ENTRIES PROVIDED START

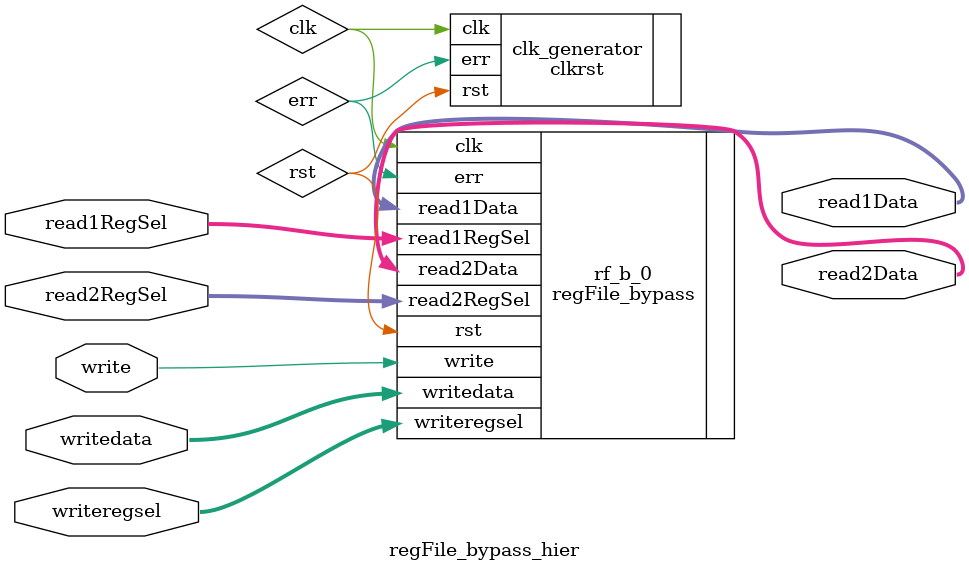
<source format=v>
/*
 CS/ECE 552, Fall '22
 Homework #3, Problem #2
 
 Wrapper module around 8x16b register file with bypassing.

 YOU SHALL NOT EDIT THIS FILE. ANY CHANGES TO THIS FILE WILL
 RESULT IN ZERO FOR THIS PROBLEM.
 */
module regFile_bypass_hier (
                            // Outputs
                            read1Data, read2Data, 
                            // Inputs
                            read1RegSel, read2RegSel, writeregsel, writedata, write
                            );

   input [2:0]  read1RegSel;
   input [2:0]  read2RegSel;
   input [2:0]  writeregsel;
   input [15:0] writedata;
   input        write;

   output [15:0] read1Data;
   output [15:0] read2Data;

   wire          clk, rst;
   wire          err;

   // Ignore err for now
   clkrst clk_generator(.clk(clk), .rst(rst), .err(err) );
   regFile_bypass rf_b_0(
                         // Outputs
                         .read1Data                    (read1Data[15:0]),
                         .read2Data                    (read2Data[15:0]),
                         .err                          (err),
                         // Inputs
                         .clk                          (clk),
                         .rst                          (rst),
                         .read1RegSel                  (read1RegSel[2:0]),
                         .read2RegSel                  (read2RegSel[2:0]),
                         .writeregsel                  (writeregsel[2:0]),
                         .writedata                    (writedata[15:0]),
                         .write                      (write));

endmodule

</source>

ENTRIES PROVIDED END

**ASSIGNED TASK:**
Copy each line of the data that contains the word "THIS".

**WRITTEN SOLUTION:**
 YOU SHALL NOT EDIT THIS FILE. ANY CHANGES TO THIS FILE WILL
 RESULT IN ZERO FOR THIS PROBLEM.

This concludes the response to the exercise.